Native Plants
Restoring
Native Plant Species
to the
Blue Mountains of Eastern Oregon and Washington Plant Material Development and Restoration
Activities
Native Conifer Restoration:
The three National Forests in the Blue Mountains province (Umatilla, Malheur,
and Wallowa-Whitman) have all recently revised their Genetic Resource Management
Plans to place greater emphasis on ponderosa pine, western larch, and western
white pine. Over 400 acres of seed orchards are being established to help
achieve a broad array of resource objectives through the use of genetically
diverse and well-adapted growing stock. Greenhouse-based seed orchards have
also been established at the Dorena Genetic Resource Center (Cottage Grove,
OR) for high priority western larch breeding zones with severe seed shortages
resulting from frost damage to flower buds, cone insect infestations, and
low seed yields in wild stands. These containerized orchards are expected
to be fully operational within the next 1-3 years. A common-garden study
of Blue Mountain sources of ponderosa pine has just been completed, and seed
collections are ongoing for similar studies involving western larch and Douglas-fir.
Information from these studies will be used to refine and improve guidelines
for seed transfer.
Although not dominant species in the Blue Mountains, western white pine
and whitebark pine play important ecological roles in many upland and subalpine
vegetation communities. Unfortunately, introduced diseases, insects, and
fire exclusion have caused drastic declines in the abundance of both species.

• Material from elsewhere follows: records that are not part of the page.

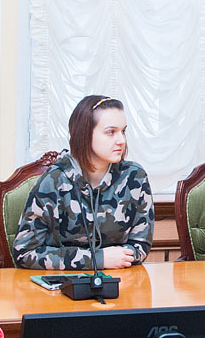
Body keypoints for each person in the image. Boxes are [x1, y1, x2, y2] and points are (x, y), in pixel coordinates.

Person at [12, 95, 154, 270]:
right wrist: (97, 259)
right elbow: (24, 253)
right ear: (84, 134)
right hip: (63, 283)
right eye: (111, 132)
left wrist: (118, 258)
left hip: (119, 279)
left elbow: (140, 245)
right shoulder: (54, 180)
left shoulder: (134, 177)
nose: (121, 141)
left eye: (123, 131)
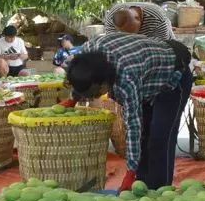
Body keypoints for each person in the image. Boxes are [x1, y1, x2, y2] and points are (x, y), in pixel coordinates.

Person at [65, 33, 193, 191]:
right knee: (145, 136)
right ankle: (142, 185)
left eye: (96, 93)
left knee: (160, 138)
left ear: (105, 80)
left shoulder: (126, 76)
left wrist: (130, 172)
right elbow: (82, 77)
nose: (94, 98)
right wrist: (72, 100)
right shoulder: (87, 56)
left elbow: (133, 126)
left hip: (173, 76)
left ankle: (159, 192)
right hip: (147, 77)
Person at [104, 1, 175, 40]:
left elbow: (162, 48)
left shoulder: (158, 20)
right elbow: (113, 45)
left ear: (138, 18)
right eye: (124, 34)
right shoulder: (111, 19)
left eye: (133, 32)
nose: (131, 37)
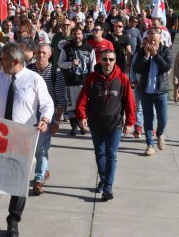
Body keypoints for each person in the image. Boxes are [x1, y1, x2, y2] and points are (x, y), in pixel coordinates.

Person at [0, 42, 53, 237]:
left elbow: (47, 104)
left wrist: (44, 120)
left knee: (19, 179)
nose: (1, 61)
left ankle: (13, 221)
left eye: (4, 59)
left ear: (15, 61)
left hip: (22, 138)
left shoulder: (34, 79)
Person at [76, 50, 136, 201]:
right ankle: (103, 178)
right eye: (104, 59)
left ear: (115, 61)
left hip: (114, 124)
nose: (107, 62)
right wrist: (81, 116)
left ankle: (108, 187)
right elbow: (83, 97)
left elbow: (129, 101)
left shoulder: (122, 78)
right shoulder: (91, 78)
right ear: (100, 60)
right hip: (96, 123)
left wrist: (130, 122)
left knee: (111, 154)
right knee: (100, 153)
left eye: (111, 59)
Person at [27, 43, 67, 195]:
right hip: (28, 115)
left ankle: (38, 180)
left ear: (50, 55)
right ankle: (44, 170)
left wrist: (56, 120)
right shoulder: (28, 70)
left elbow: (61, 100)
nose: (41, 55)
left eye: (44, 53)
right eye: (38, 52)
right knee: (30, 148)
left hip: (46, 115)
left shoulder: (56, 73)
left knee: (41, 149)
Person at [132, 28, 173, 156]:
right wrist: (146, 56)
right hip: (145, 91)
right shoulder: (142, 51)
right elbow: (136, 69)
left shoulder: (166, 51)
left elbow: (166, 67)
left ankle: (160, 133)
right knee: (148, 118)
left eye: (154, 40)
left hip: (161, 92)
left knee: (163, 118)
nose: (152, 43)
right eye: (150, 41)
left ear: (160, 39)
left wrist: (155, 54)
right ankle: (150, 144)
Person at [58, 27, 95, 135]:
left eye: (79, 34)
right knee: (72, 106)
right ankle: (74, 126)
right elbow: (60, 63)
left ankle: (83, 126)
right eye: (74, 34)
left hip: (85, 82)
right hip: (71, 81)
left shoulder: (89, 48)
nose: (77, 36)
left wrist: (92, 79)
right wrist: (70, 64)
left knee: (84, 105)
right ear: (72, 35)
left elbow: (93, 65)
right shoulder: (67, 48)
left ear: (82, 35)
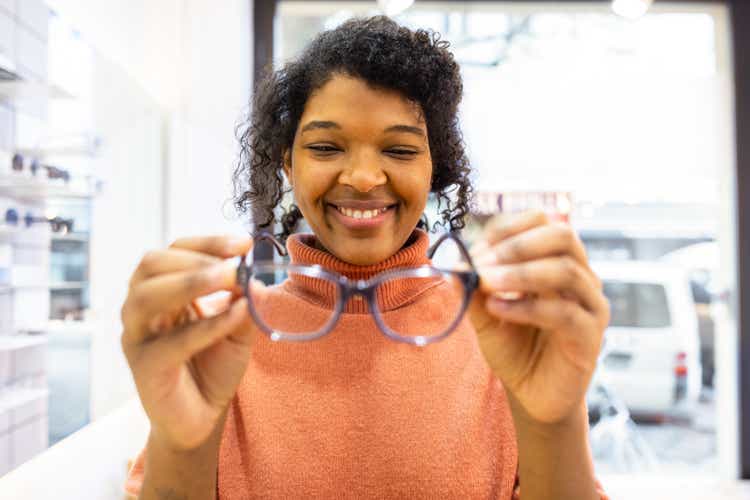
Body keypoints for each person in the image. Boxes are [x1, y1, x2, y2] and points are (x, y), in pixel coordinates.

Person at [121, 16, 610, 500]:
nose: (362, 176)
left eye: (398, 150)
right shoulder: (225, 339)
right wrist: (182, 444)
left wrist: (556, 420)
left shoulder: (502, 336)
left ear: (432, 167)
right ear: (288, 162)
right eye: (326, 146)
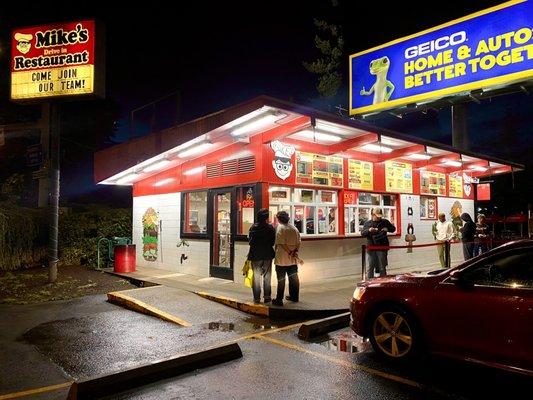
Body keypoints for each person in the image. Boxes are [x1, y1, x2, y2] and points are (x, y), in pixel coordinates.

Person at [273, 210, 301, 306]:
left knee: (281, 279)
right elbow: (299, 242)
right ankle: (294, 296)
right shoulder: (294, 228)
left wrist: (289, 251)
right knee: (294, 278)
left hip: (281, 258)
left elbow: (280, 243)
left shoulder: (280, 228)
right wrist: (294, 252)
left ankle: (279, 299)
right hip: (292, 259)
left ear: (279, 219)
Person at [247, 208, 276, 304]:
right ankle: (267, 297)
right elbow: (272, 242)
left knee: (256, 277)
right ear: (266, 218)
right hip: (267, 254)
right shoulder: (270, 228)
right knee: (267, 276)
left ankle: (256, 298)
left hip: (255, 255)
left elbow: (250, 242)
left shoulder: (253, 228)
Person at [361, 207, 396, 279]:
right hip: (371, 247)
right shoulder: (368, 223)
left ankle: (383, 281)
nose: (379, 218)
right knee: (370, 266)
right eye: (377, 216)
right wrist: (369, 230)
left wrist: (387, 229)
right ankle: (369, 283)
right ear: (373, 215)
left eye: (380, 216)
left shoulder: (385, 222)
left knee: (382, 266)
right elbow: (363, 233)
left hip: (382, 247)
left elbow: (393, 229)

In addition, the wildfires of 1996 destroyed a significant proportion of
the western white pine natural stands and plantations occurring in the Blue
Mountains.
In an effort to restore western white pine to Blue Mountain ecosystems,
wild selections are being screened at Dorena Genetic Resource Center for
resistance to white pine blister rust. Resistant parents will be grafted
into a centralized white pine seed orchard to provide reforestation seed
for all three Blue Mountain National Forests. With respect to whitebark pine,
there has been little active management of the species to date, and basic
information such as stand location and condition is generally lacking. A
reconnaissance survey will be initiated next field season, however, to map
and inventory extant populations in the southern Blue Mountains.